• [WHAT TO PRODUCE]: How many lines in the listing below contain the word "Atas"? Reply with the number alone.

• [EXERCISE MATERIALS]:
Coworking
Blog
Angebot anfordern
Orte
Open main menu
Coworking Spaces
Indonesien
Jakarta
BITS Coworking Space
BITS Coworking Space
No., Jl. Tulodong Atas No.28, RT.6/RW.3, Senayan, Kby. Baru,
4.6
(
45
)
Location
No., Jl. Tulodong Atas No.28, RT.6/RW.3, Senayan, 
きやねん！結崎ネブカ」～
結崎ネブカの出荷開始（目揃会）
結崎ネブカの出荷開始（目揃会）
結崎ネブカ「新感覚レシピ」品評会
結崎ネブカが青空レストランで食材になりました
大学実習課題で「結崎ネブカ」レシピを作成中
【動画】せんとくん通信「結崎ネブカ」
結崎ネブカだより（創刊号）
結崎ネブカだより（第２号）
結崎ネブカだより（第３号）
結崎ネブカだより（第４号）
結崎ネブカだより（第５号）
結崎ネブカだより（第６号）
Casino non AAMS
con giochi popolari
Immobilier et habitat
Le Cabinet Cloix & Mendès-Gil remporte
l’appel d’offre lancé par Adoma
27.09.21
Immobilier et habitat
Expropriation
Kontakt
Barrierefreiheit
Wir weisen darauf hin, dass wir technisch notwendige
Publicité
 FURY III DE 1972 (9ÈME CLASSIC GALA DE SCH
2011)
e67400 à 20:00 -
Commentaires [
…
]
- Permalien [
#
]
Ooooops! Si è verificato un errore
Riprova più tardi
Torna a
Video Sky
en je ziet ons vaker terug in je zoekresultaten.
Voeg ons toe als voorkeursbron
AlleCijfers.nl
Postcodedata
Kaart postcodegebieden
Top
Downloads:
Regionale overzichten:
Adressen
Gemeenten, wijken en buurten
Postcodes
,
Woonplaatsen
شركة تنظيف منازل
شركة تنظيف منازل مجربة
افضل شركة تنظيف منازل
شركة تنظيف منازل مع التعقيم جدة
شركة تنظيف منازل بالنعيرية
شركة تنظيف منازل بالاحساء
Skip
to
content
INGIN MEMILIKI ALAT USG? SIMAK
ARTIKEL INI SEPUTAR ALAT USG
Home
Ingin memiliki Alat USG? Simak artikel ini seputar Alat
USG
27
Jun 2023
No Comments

• [OUTPUT FOR THIS TASK]: 2